» SOURCE EXTRACT:
Beyond Measure: The Hidden History of Measurement from Cubits to Quantum Constants (Hardcover)
A New Yorker Best Book of 2022
Finalist for the 2023 Los Angeles Times Book Prize for Science & Technology
A vibrant account of how measurement has invisibly shaped our world, from ancient civilizations to the modern day.
From the cubit to the kilogram, the humble inch to the speed of light, measurement is a powerful tool that humans invented to make sense of the world. In this revelatory work of science and social history, James Vincent dives into its hidden world, taking readers from ancient Egypt, where measuring the annual depth of the Nile was an essential task, to the intellectual origins of the metric system in the French Revolution, and from the surprisingly animated rivalry between metric and imperial, to our current age of the “quantified self.” At every turn, Vincent is keenly attuned to the political consequences of measurement, exploring how it has also been used as a tool for oppression and control.
Beyond Measure reveals how measurement is not only deeply entwined with our experience of the world, but also how its history encompasses and shapes the human quest for knowledge.
About the Author
James Vincent is a senior editor for the Verge, the Vox Media site devoted to technology and society. He has also written for the London Review of Books, Financial Times, and Wired. He lives in London.

» YOUR TASKS:
1. Could you reproduce the measurement book description word for word, between "From the cubit" and "oppression and control.", inclusive?
2. What would come next in the measurement book description after its final sentence? Write a continuation.
The data that comes next has no connection to the measurement book description.

Collection entries:
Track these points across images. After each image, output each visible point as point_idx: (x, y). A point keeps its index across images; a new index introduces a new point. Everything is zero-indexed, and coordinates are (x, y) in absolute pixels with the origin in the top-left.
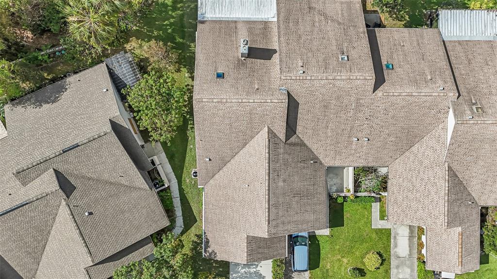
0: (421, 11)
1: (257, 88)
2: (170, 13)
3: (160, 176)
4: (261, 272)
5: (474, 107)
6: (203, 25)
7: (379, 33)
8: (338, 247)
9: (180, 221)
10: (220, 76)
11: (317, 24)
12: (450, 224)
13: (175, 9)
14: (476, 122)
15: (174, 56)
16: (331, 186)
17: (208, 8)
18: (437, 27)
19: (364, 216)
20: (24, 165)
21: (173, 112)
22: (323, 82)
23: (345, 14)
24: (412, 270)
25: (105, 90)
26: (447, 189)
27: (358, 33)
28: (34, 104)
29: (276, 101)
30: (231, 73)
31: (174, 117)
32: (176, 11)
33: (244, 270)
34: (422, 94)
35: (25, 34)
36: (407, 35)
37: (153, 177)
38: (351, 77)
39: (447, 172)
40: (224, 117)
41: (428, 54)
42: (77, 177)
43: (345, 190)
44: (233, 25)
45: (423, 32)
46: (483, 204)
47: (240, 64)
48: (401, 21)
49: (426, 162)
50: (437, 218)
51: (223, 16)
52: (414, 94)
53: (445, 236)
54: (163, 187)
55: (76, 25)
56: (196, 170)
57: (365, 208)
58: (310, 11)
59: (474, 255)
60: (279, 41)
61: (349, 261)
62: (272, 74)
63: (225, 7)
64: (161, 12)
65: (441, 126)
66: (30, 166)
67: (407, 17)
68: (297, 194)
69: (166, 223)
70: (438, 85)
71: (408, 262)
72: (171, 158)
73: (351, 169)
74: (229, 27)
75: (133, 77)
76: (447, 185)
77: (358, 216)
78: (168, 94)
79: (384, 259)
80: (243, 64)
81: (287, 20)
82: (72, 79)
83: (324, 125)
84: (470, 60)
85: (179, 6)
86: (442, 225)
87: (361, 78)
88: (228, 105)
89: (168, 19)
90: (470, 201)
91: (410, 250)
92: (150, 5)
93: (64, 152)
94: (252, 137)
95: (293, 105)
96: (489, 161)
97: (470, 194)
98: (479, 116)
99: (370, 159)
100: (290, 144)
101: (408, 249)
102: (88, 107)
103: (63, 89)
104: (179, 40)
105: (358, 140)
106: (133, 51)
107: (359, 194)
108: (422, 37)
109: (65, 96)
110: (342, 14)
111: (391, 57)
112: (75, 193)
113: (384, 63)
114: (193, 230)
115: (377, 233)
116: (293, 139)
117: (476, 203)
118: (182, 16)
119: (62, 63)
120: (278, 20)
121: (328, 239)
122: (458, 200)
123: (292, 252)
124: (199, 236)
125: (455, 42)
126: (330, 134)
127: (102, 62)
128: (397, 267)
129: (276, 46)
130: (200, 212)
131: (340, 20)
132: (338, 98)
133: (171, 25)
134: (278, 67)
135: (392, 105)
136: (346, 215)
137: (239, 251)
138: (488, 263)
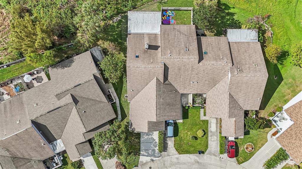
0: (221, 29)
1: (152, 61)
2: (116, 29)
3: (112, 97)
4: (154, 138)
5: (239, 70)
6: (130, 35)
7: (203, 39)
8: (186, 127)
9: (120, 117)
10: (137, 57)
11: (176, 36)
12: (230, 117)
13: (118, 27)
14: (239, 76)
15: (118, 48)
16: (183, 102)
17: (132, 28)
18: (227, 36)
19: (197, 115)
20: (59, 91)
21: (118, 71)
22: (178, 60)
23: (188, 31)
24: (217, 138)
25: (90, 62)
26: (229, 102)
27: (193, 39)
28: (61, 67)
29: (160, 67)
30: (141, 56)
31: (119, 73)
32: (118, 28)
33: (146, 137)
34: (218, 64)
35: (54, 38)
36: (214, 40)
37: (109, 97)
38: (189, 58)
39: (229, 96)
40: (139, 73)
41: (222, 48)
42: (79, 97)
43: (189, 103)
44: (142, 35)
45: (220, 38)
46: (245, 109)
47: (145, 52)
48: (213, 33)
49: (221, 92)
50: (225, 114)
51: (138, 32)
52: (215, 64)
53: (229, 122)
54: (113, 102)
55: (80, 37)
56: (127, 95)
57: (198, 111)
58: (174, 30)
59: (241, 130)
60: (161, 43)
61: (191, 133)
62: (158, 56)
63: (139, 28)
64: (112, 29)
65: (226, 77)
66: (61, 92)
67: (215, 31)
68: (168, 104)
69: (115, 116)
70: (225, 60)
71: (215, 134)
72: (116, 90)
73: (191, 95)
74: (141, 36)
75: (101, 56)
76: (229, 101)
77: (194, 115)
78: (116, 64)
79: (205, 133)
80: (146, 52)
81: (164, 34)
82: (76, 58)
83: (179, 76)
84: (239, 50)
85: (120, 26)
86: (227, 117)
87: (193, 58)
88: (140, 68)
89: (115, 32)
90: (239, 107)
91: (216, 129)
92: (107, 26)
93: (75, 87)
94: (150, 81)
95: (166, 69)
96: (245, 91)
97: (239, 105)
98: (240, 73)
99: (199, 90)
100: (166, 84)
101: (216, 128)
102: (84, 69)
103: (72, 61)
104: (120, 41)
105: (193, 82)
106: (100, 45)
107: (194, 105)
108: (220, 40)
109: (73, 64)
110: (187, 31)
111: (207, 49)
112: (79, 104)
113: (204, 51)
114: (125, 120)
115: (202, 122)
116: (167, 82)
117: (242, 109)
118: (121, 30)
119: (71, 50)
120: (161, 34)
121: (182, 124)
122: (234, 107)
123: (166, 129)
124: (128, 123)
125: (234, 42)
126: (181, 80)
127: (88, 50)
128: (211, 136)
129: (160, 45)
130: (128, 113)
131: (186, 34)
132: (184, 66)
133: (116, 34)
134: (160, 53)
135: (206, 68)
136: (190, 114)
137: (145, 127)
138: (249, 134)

» ANSWERS BY ITEM NUMBER:
1.
From the cubit to the kilogram, the humble inch to the speed of light, measurement is a powerful tool that humans invented to make sense of the world. In this revelatory work of science and social history, James Vincent dives into its hidden world, taking readers from ancient Egypt, where measuring the annual depth of the Nile was an essential task, to the intellectual origins of the metric system in the French Revolution, and from the surprisingly animated rivalry between metric and imperial, to our current age of the “quantified self.” At every turn, Vincent is keenly attuned to the political consequences of measurement, exploring how it has also been used as a tool for oppression and control.

2.
Quietly thrilling…The story of humans measuring things is no less than the story of civilization—a claim that sounds like irritating hyperbole but in this case turns out to be true.
— Jennifer Szalai - New York Times
Vincent’s writing is deft and elegant, and his talent for explaining complex ideas in prose that doesn’t bog or brag is, quite frankly, beyond measure…[H]e has earned his place alongside such masters of explanatory prose as John McPhee, Steven Pinker and Jared Diamond.
— Katie Hafner - Washington Post
Engaging…[A] lively tour of measurement history from the Egyptians and Babylonians through today's disciples of the quantified self.
— Timothy Farrington - Wall Street Journal
This book uses a seemingly simple question—How did our units of measurement originate?—to deliver a profound reflection on how we experience and describe the world.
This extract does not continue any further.